Saturday, May 13
Edie turned the page in the book she was reading for American Literature. She had been enjoying Beloved, and really, she still was—it was a creepy story with a lot of depth both of character and of history. But she’d already finished one novel and read most of another in the time she’d been in the library, and it was strange to think, but she was getting sick of sitting around and reading.
She wondered if she should ask Dawn if she wanted to leave. But it had been Dawn’s idea to come to the library to study in the first place, and anyway, Edie wasn’t sure where she was at the moment.
She put her bookmark in the spot she’d reached and lifted her head to look around. She was in one of the relatively comfortable chairs in the reference area of the library. She wasn’t reading any reference books, but on a Saturday, this part of the library wasn’t busy. Dawn had started out here, taking a couple of books down from the shelves to look for sources for her paper, but in the last couple of hours she seemed to have wandered farther before returning.
Edie could certainly wait until Dawn had finished finding her latest source before asking to leave. She could read a few more pages.
First, she stood up and stretched, making sure she didn’t just feel bored because she’d been sitting in one position for too long. She knew she should get up and move more often, but it was hard to remember to do that.
She sat down, feeling slightly refreshed, and opened the book again. She fell into the story of Sethe, Denver, and Paul D, and didn’t look up again until she heard someone sit down in the chair next to hers.
It was Dawn, a stack of photocopies and a book in her arms. “Hey, Edie. Are you ready to go, or do you want to finish your book?”
“No, we can go. I was just thinking that I was sick of sitting around.” Edie flipped back through the pages to try to find out how long she’d been reading since she thought that. She gave up after about ten. Maybe she really had just needed to get up and stretch.
“Well, I’ll check out this book, and then we can walk back to Gilkey.” Dawn stood.
Edie followed her out of the room. “Did you get some good information?”
Dawn nodded happily. “I have more than the required number of sources now, and I know my paper will be better than it was. I found something really helpful. I just hope I don’t end up going too far over the page count.”
Edie laughed. “Better not let Corrie hear you worry about doing more work than you’re supposed to. She’ll just be exasperated.”
Dawn gave her a conspiratorial smile. “That’s why you’re more fun to study with.” She put the book on the front desk, and the guy sitting there—Edie didn’t know him, but Dawn seemed to—checked the book out to her.
When they went outside, Edie was almost surprised to find that it was a bright, sunny afternoon. It wasn’t exactly dark in the library, but she’d sort of expected it to be night from how long she’d sat around there. She really did need to get up and move around more.
But she also needed to finish Beloved tonight. She really wanted to find out what happened.
Before they reached Gilkey, she noticed someone waving from further up the path. She squinted and realized it was Zip. “I think Zip is waving at me,” she told Dawn. “See you later.”
“Sure, have fun,” Dawn said. Edie turned left where the paths diverged and headed up the path.
“Have you been studying?” Zip called to her in mock horror as she approached. “On a Saturday afternoon?”
Edie grinned. “This way I can flaunt it in front of everyone who hasn’t finished their work on Sunday night.” Zip was standing next to a group of people sitting down in the grass near the environmental co-op, which was also the campus Hillel building. Edie vaguely recognized all of them as Zip’s friends from Hillel, though she didn’t know their names.
“Well, take a break and hang out with us.” Zip sat down in the grass and patted the ground next to her.

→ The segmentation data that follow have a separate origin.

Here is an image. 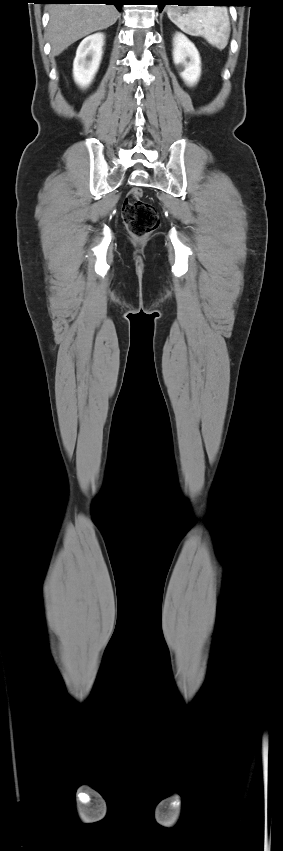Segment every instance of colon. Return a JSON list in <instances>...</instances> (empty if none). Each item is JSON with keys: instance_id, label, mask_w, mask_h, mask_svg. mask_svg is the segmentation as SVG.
I'll return each mask as SVG.
<instances>
[{"instance_id": "obj_1", "label": "colon", "mask_w": 283, "mask_h": 851, "mask_svg": "<svg viewBox=\"0 0 283 851\" xmlns=\"http://www.w3.org/2000/svg\"><path fill=\"white\" fill-rule=\"evenodd\" d=\"M122 217L129 233L136 239H143L155 231L160 223L156 208L142 200V190L134 187L127 193Z\"/></svg>"}]
</instances>
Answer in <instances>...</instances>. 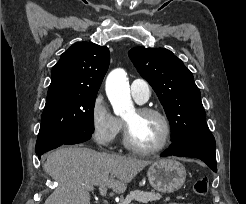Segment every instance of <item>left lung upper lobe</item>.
Returning <instances> with one entry per match:
<instances>
[{
  "instance_id": "obj_1",
  "label": "left lung upper lobe",
  "mask_w": 246,
  "mask_h": 204,
  "mask_svg": "<svg viewBox=\"0 0 246 204\" xmlns=\"http://www.w3.org/2000/svg\"><path fill=\"white\" fill-rule=\"evenodd\" d=\"M128 54L164 107L172 128V142L208 129L200 90L182 60L164 48L135 47Z\"/></svg>"
}]
</instances>
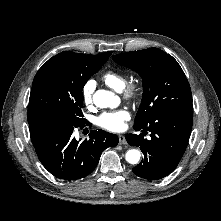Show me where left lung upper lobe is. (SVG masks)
<instances>
[{
  "instance_id": "left-lung-upper-lobe-1",
  "label": "left lung upper lobe",
  "mask_w": 221,
  "mask_h": 221,
  "mask_svg": "<svg viewBox=\"0 0 221 221\" xmlns=\"http://www.w3.org/2000/svg\"><path fill=\"white\" fill-rule=\"evenodd\" d=\"M113 60L135 70L143 83V97L134 127H144L163 112L192 111V93L178 62L158 48L126 52Z\"/></svg>"
}]
</instances>
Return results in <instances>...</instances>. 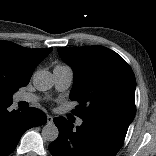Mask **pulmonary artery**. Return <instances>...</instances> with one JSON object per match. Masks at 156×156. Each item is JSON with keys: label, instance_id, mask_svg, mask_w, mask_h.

“This isn’t just a trick to try to get me to come to Hillel more often, is it?” Edie tried to give everyone friendly smiles. She didn’t sit down, not because she was afraid of being dragged into Hillel, but because she didn’t like the idea of sitting in the grass without supervision from a professor. Ginny had hardly seemed worried yesterday, but with a faerie killer potentially loose on campus, Edie didn’t want to do anything that would draw the faeries’ attention.
“No, we’re just hanging out,” said one of the boys. His dark curls flopped into his face. “We don’t bite, I promise.”
“Come on, Edie, I hardly talk to you now that we’re not in the same French class,” Zip said.
Edie nodded. That was true, and it was disappointing. “Sure.” She took off her backpack and sat down carefully, letting her feet rest on the grass but making sure she was mostly still on the path.